Demek ki doğruyu söylemiyormuş. Ya o zaman söylemiyordu ya da şimdi söylemiyor. Demek ki o zaman söylemiyordu.

Peki seçim sürecinde Erdoğan Kürt seçmene ne anlatacak?

Pek anlatacağı bir şey kalmadı. Zaten Kürt seçmen de artık onu dinlemiyor.

Son olarak, 14 Mayıs gecesi nasıl bir sonuçla karşı karşıya kalacağız?

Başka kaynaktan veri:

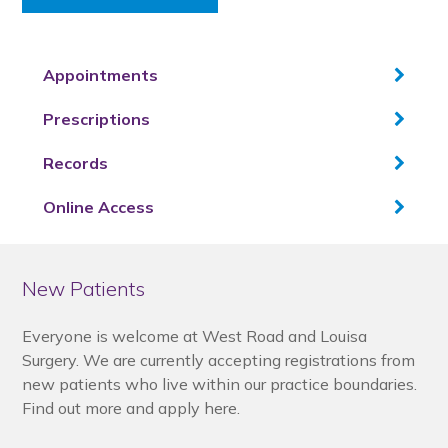
Appointments
Prescriptions
Records
Online Access
New Patients
Everyone is welcome at West Road and Louisa
Surgery. We are currently accepting registrations from
new patients who live within our practice boundaries.
Find out more and apply here.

Hâlâ bu konuda bir netlik yok. Bunun iki nedeni var: Birincisi hükümeti destekleyen çevrelerin çok büyük oy kaybına uğramamasıdır. Tabii ki oy kaybettiler fakat hâlâ dayanacakları kuvvetli çekirdekleri var. İkincisi geçmişte YSK’nın damgasız oyların kabullenmesi büyük bir anayasal skandaldı. Erdoğan’ın üçüncü defa aday olması da anayasal skandaldır. Tüm bunlar net bir tablonun ortaya çıkmasını engelliyor. İnsanlar endişeli. Dürüst, açık bir seçim olmayacağı/ olmaması için altyapısının hazırlandığına ilişkin ciddi kuşkular var.